By Julie Ford
This is the final article of our college savings series. Congrats for making it this far! One day not too far away, your kids are really going to thank you.
Let’s recap what we’ve covered in the last month. We’ve talked about 1) whether to save for college, 2) what type of savings account to use and 3) how much to save. This final article will provide quick tips on how to maintain and (one day) withdraw money from your college savings accounts.
5 housekeeping tips
Before you graduate from this topic, we'd like to share a few did-you-know tips and resources to help you maintain your 529 plan(s) until your kids head to college:
1. Annual Review: First, your 529 doesn't need tons of active monitoring, but you should check on it every year or so. Each state runs its own 529 plan with different investment options (you can research them here), and you don't have to choose your state's plan. So if yours stops performing well, or if a tax benefit is added or removed from your state's plan, you can always look around for another state's plan to use. You can compare fees, tax benefits and investment options for all state plans here. The 5-cap ratings here will give you a high-level sense of which state plans are good and which are just "meh" (the more caps, the better the plan). And this site will show you 5-year investment returns by plan.
2. Rollovers: You can roll over money from one 529 plan to another as often as once a year. So if you do select a new 529 plan and you'd like to keep all your college funds in one place, contact the new plan and they'll help you with the rollover process. It's a little bit tricky with tax rules though, so read more about this here before making any moves.
3. Investment Options: As James and Joseph age, you'll want their 529 investments to shift to a lower risk profile just in case there's an economic downturn right when you need to start using the savings. Do your eyes glaze over when talking about investments? If so, you might consider choosing a "target-date" or "age-based investment option" for your 529 plans. This is a mutual fund that will invest in a variety of ways for an appropriate level of risk given your child’s age. The fund will automatically move into less risky investments as college years approach. This is by far the most popular investment option among 529 account owners (though not every plan offers one). If you aren't currently using this type of fund but would like to, the IRS will let you change investment options for your 529 plan once per year.

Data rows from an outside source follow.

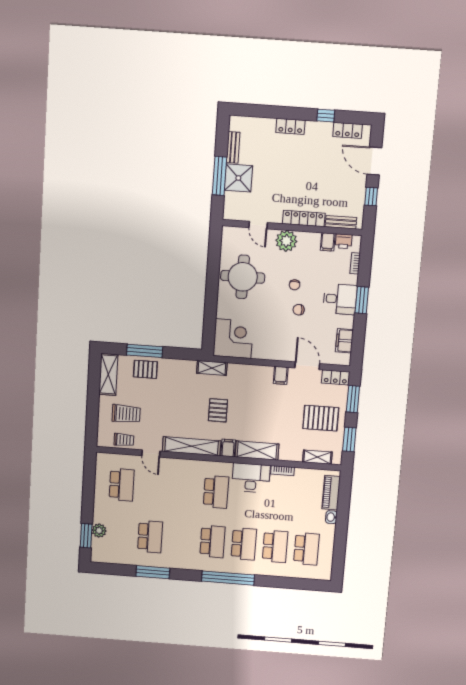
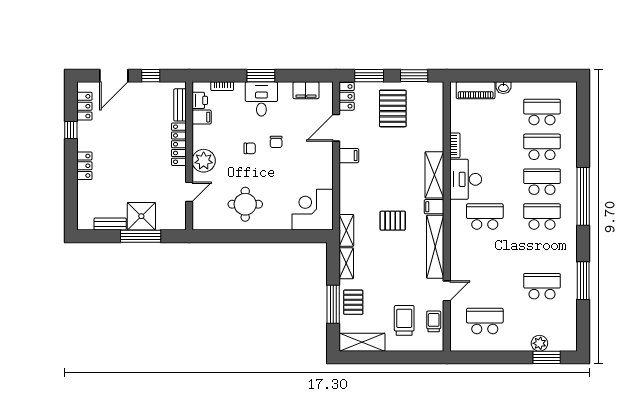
round table: (243, 277) -> (245, 204), width x0.73, depth x0.73
shelving: (317, 457) -> (346, 263), moved

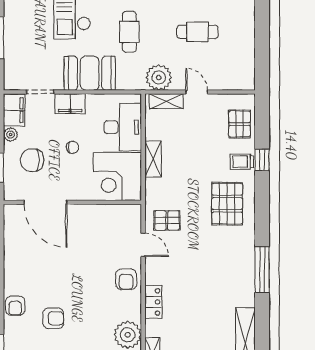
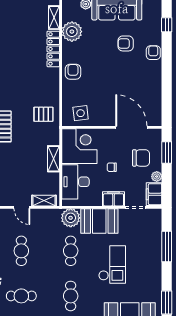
cafe table: (197, 32) -> (21, 251), turned 90
plant: (159, 77) -> (71, 218), moved
side table: (116, 222) -> (81, 113), added
door: (143, 245) -> (61, 97), removed
locker: (153, 302) -> (53, 49), width x1.53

4. Generous friends & family: Did you know 529 account owners don't have to be parents? For example, a grandparent, or even a generous friend, can also start 529 accounts for your children with their own names as the account owners.
5. Automate: Last, if you haven't already, it's a great idea to set up an auto monthly payment to your 529(s) in the amount you calculated in last week's issue. This way you won't forget to save. But remember, don't hesitate to pause your college savings at any point to focus only on retirement or emergency savings if needed.
How to withdraw money
Making a withdrawal is a pretty simple process. You'll start by calling the customer service number on your account statement, or you may be able to request a withdrawal through online access to your account.
Keep in mind that you shouldn't take out more than you need to cover "qualified expenses" and that you'll need to withdraw the money in the same calendar year that you pay for things.
Money can be withdrawn and sent to:
- You, the account owner, as reimbursement for expenses already billed
- The beneficiary (the student), as a reimbursement for expenses already billed
- The school, as a direct payment for bills received
There are pros and cons with each option. For example, there are some possible tax issues with option 1 and some scholarship and financial aid complexities with option 3. There are additional tax and financial aid complexities if the withdrawn money is coming from a grandparent-owned or non-parent-owned account.
Here’s an article with more information on how to best withdraw funds.
That’s a wrap!
Thanks for joining me on this series. I hope you found the information and resources shared in these articles helpful. Please reach out if you have additional questions. The days are long but the years fly. Enjoy your kids and try not to stress about college savings.